Hey, I have a few questions about the ram situation in my overclocked system.
[email protected], 4Gb Apacer pc6400, Gigabyte-x38-ds4, Bios F3
To get my ram running 1:1 with the fsb, i have clocked it down to 690mhz.
Its apacer pc6400 ram with 5-5-5-18 timings.
Now, when i do a benchmark with everest, the ram is running faster than on original speed! Readthrough, Reading, Writing, Delay...all faster. Some values are even a lot faster when the ram is on 690mhz.
But still, when i bench stuff like "photoworks" benchmark in everest its slower (the whole system togheter!) than before when the system was running on 3.0ghz cpu and 800mhz ram, than now -> 3.1ghz and 690mhz ram.
Funny thing is, as soon as i go above that value (for ex. 3.15Ghz=9x350=700mhz Ram), Ram has even worse values than on 800mhz. I tryed several settings for the ram, but 690mhz seems to be some kind of sweet spot...

-So what should i believe now? everests ram benches or cpu benches (wich say, its slower than bevore (only benches where ram is involved of course)?
-Is 690mhz a good number for ram, or can it hut the ram sticks?
-And, Is the system really faster when ram benches are better? ...i mean, even ram is running slower than it should?
-Whats better: More mhz on the ram, or less mhz and better timings?

For some answers id be verry thankfull!


----------



## PeepingTom (Feb 15, 2008)

Was just skrewing around a bit and tried some other settings...

This one (1.) seems to work pretty well too, even the ram benchmarks are not as good as on 690mhz...but almost as good. Anyways... What setting would be better?
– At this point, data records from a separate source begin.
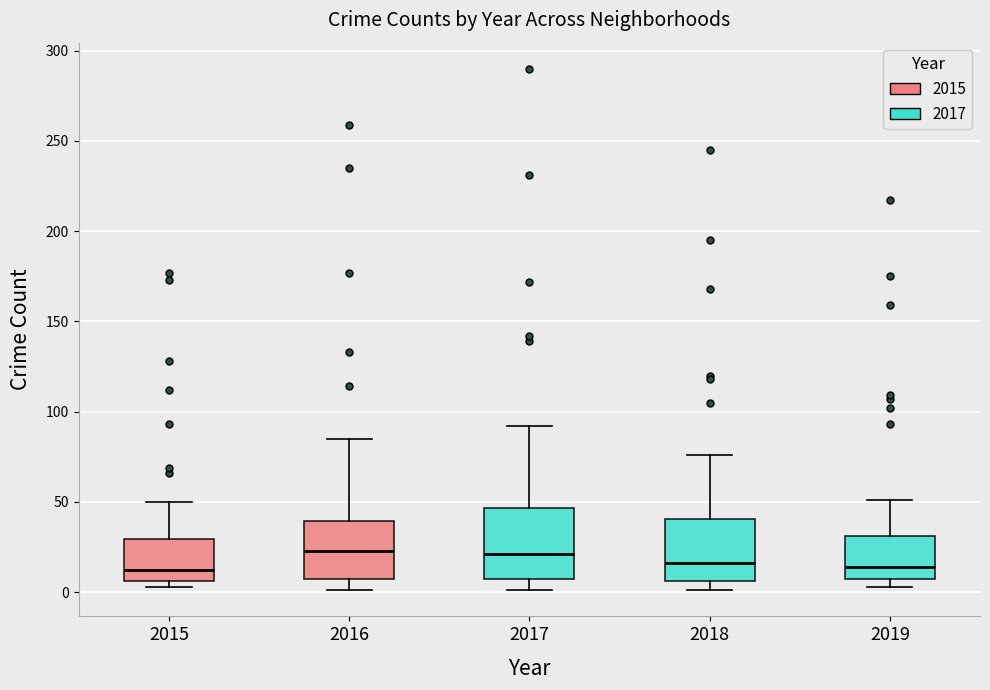

Reading left to right, transcribe this box plot: for each box, give where its median line is, the range the box spans, and where its two whiskers end, as read against the y-axis. The values are not printed on the chart, so give them approximately, as read against the axis.

2015: median 10, box 5 to 30, whiskers 5 (just below the box's lower edge) to 50
2016: median 25, box 10 to 40, whiskers 0 to 85
2017: median 20, box 5 to 45, whiskers 0 to 90
2018: median 15, box 5 to 40, whiskers 0 to 75
2019: median 15, box 5 to 30, whiskers 5 (just below the box's lower edge) to 50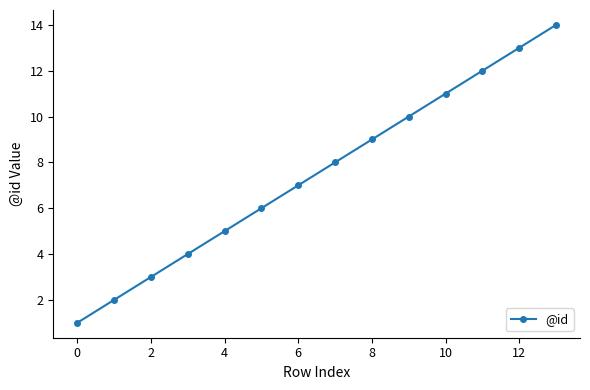

True or false: the data has more than 2 interior local peaks.

False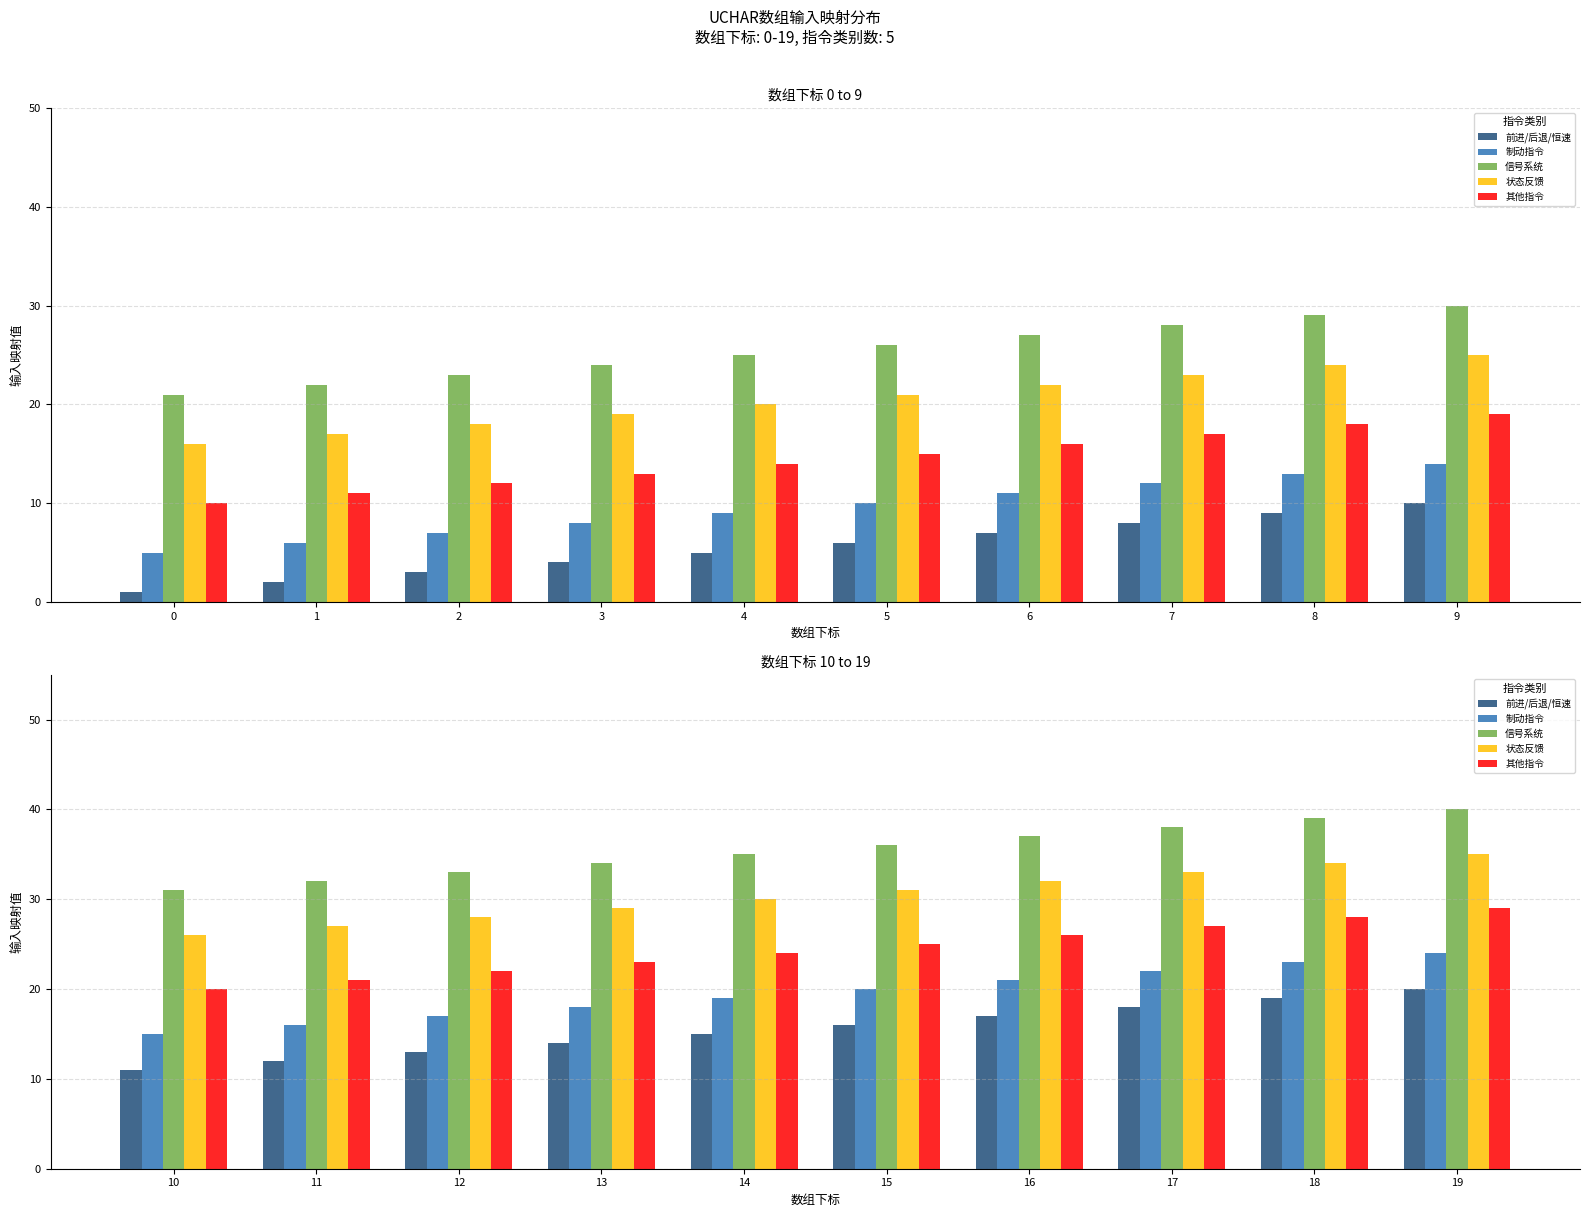

What is the difference between the 信号系统 values at 10 and 12?

2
1. 9x346=3.11ghz Ram @ 430mhz With Timings 5-6-6-19 @ 5:6 Ratio

2. 9x345=3.10ghz Ram @ 690mhz With Timings 5-5-5-16 @ 1:1 Ratio

Wich Setting would you Prefer??

Both Running kind of stable (30min of prime)...


----------



## PeepingTom (Feb 15, 2008)

oops...yeah, this doesnt make sense...its true... And anyways, i changed these setting again and again. But still i wonder wich is better... Good timings or higher clocked frequency...
So here its again...the right way.

1. 9x348=3.13ghz Ram @ 870mhz With Timings 5-6-6-20 @ 4:5 Ratio (A2.5)

2. 9x345=3.10ghz Ram @ 690mhz With Timings 5-5-5-16 @ 1:1 Ratio (A2.0)

Memory timing are on auto, so it goes up with the raisng of the frequency.


----------